RoCE and GID index 3
Most common use case on many systems, per each interface only single IPv4 address is defined.
In that case the RoCEv2 GID index that will point to GID with IPv4 address will be GID index 3.
Thus many times clusters have hardcoded values in their environment to use GID index 3.
Or it appears in many guidance documents to specify GID index 3 in command line.
But this cannot be relied on for two main reasons:
-
Some deployments will have IPv6. Some will have several IP addresses per single interface.
In that case GID index 3, might not be the right one.
-
GID index table can change on the fly and indexes with it.
Below has deeper explanation of such situation.
GID index/table change on the fly - how can it happen?
There are 2 main types of GID table changes:
- Hole in GID index values
On specific device, for same IP address GID index value changes due to event like link toggle.
So, there is basically a hole in the GID index, no more 3.
Example:
from: mlx5_0, IP-X RoCEv2 => GID index=3
to: mlx5_0, IP-X RoCEv2 => GID index=4
Gid table before change for mlx5_0:
GID index IP addr RoCE version
0 Link Local RoCEv1
1 Link Local RoCEv2
2 IP-X RoCEv1
3 IP-X RoCEv2
Some event happens, Gid table after change for mlx5_0:
GID index IP addr RoCE version
0 Link Local RoCEv1
1 Link Local RoCEv2
2 IP-X RoCEv1
4 IP-X RoCEv2
This can happen only if something is holding a lock to GID index that relates to the interface that is being toggled.

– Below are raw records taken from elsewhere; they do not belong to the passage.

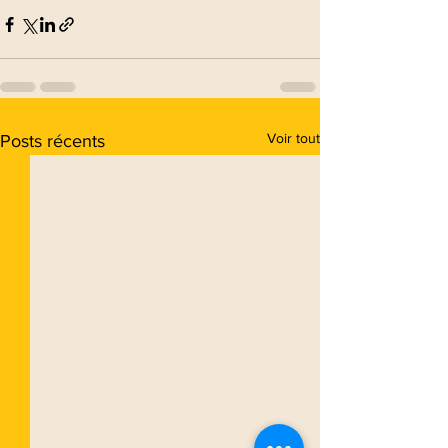
Voir tout
Posts récents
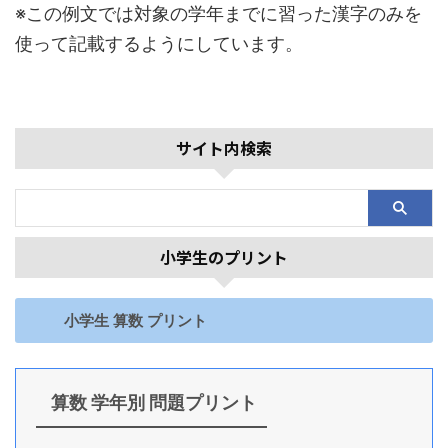
※この例文では対象の学年までに習った漢字のみを
使って記載するようにしています。
サイト内検索
小学生のプリント
小学生 算数 プリント
算数 学年別 問題プリント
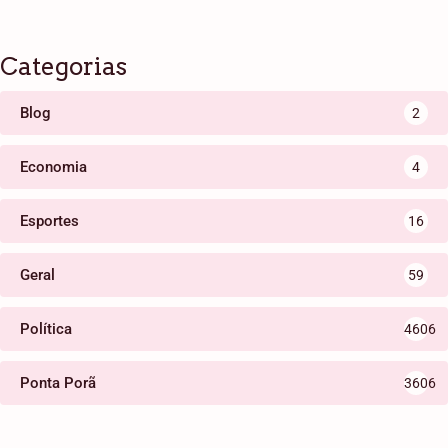
Categorias
Blog
2
Economia
4
Esportes
16
Geral
59
Política
4606
Ponta Porã
3606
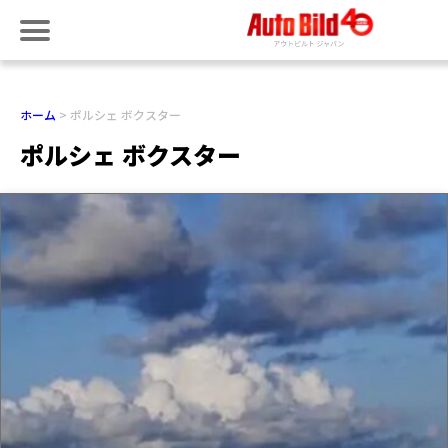
ホーム
ポルシェ ボクスター
ポルシェ ボクスター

Small list of options, although others might be as well:
- RDMA application is running RDMA traffic
- cat /sysfs/…. That has relation to GID table
- At specific moment when RDMA_CM message is received
In parallel to above events link toggle happens
This is a race condition, any change in timing can impact the chance of an issue.
But it cannot happen if after reboot, nothing is running, no lock is held and a link is simply toggled.
- No hole, just GID index mapping changes
On specific device, usually specific IP is mapped to specific GID index value, but sometimes
all IPs on that device are rearranged in different order in GID index table and thus get different GID indexes.
For example: mlx5_0
GID index IP addr RoCE version
0 Link Local RoCEv1
1 Link Local RoCEv2
2 IP-X RoCEv1
3 IP-X RoCEv2
4 IP-Y RoCEv1
5 IP-Y RoCEv2
Some event happens, new table looks like below:
GID index IP addr RoCE version
2 Link Local RoCEv1
5 Link Local RoCEv2
0 IP-X RoCEv1
1 IP-X RoCEv2
3 IP-Y RoCEv1
4 IP-Y RoCEv2
There is no guarantee of order of IP addresses per device bring up.
GID indexes will be assigned in order of IP up events.
So if link is toggled, table rescanned, or even host is rebooted , we cannot rely on order.
Driver restart might not always help here.
What is the solution for non reliable GID table?
Many applications are moving to dynamic GID index identification.
Perftest (ib_write_bw, …) and UCX are already able to identify GID index automatically.
They still allow to specify GID index for special use cases like several IP addresses per interface,
but if no special use case, better not specify this parameter at all.
NCCL has similar capability now, starting NCCL v2.21.